→ **Work instruction 1**
Return the lines of the records below, from their very start down through the line containing "3: (234, 105)", and reproduce each one unchanged; leave the pictures out of your answer.

→ **Page excerpt**
═══

Delay Analysis Methods Selection in UAE Construction

The research aims to understand the practical decision-making process for selecting appropriate Delay Analysis Methods (DAMs) in UAE construction projects. The study emphasizes the need for a holistic understanding of DAMs and their application in resolving construction delays. It highlights the significant impact of these decisions on the success of commercial ventures, arguing for the development of clear organizational guidelines to protect commercial interests. The research acknowledges the substantial consequences of using inadequate DAMs, including undermining analysis credibility and lowering chances of recovery. The fast-paced development in the UAE, with construction projects exceeding 800 billion USD, underscores the urgency for efficient and effective delay analysis. The study uses a qualitative approach, employing semi-structured interviews with eight delay analysis experts from five different UAE construction projects to gather data on the decision-making process. The research intends to add to the existing knowledge by examining the effectiveness of current methods and factors influencing DAM selection, analyzing the negotiation and decision-making processes involved in choosing suitable and effective DAMs.

═══

→ **Work instruction 2**
Answer these questions using the summary on delay analysis methods in UAE construction.
(a) How many delay analysis experts were interviewed for the study?
(b) What value do construction projects in the UAE exceed, according to the summary?
(c) What two consequences of using inadequate DAMs does the research acknowledge?

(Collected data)

═══

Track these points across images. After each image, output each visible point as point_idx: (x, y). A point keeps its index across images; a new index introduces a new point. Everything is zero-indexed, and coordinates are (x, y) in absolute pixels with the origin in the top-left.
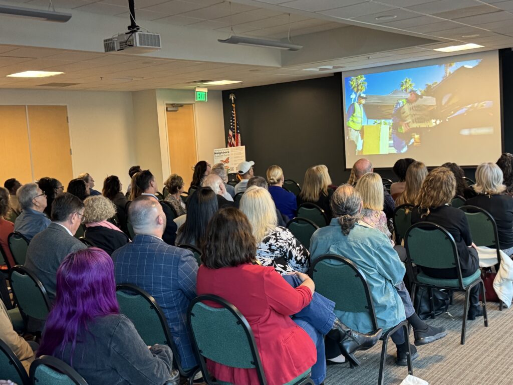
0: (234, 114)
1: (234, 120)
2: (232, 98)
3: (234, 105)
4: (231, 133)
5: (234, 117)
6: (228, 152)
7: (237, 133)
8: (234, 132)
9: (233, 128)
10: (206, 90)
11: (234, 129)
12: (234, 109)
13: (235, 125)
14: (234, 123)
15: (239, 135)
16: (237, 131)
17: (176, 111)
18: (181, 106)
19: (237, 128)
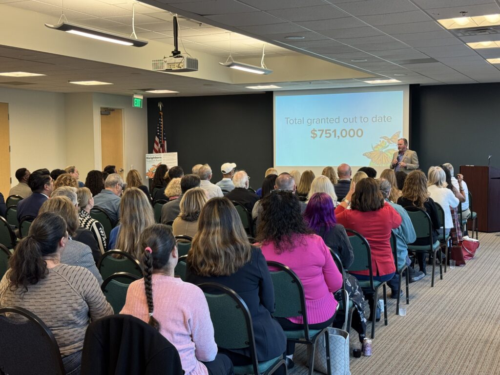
0: (161, 121)
1: (161, 127)
2: (160, 106)
3: (162, 114)
4: (157, 139)
5: (161, 124)
6: (161, 158)
7: (164, 140)
8: (160, 139)
9: (159, 135)
10: (142, 98)
11: (161, 136)
12: (162, 117)
13: (162, 132)
14: (161, 130)
15: (166, 142)
16: (163, 138)
17: (107, 115)
18: (113, 110)
19: (164, 135)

═══

→ **Result 1**
Track these points across images. After each image, output each visible point as point_idx: (x, y). A point keeps its index across images; a new index introduces a new point. Everything is zero-indexed, and coordinates are (x, y) in absolute pixels with the origin in the top-left.
0: (234, 114)
1: (234, 120)
2: (232, 98)
3: (234, 105)

→ **Result 2**
(a) Eight.
(b) 800 billion USD.
(c) Undermining analysis credibility and lowering chances of recovery.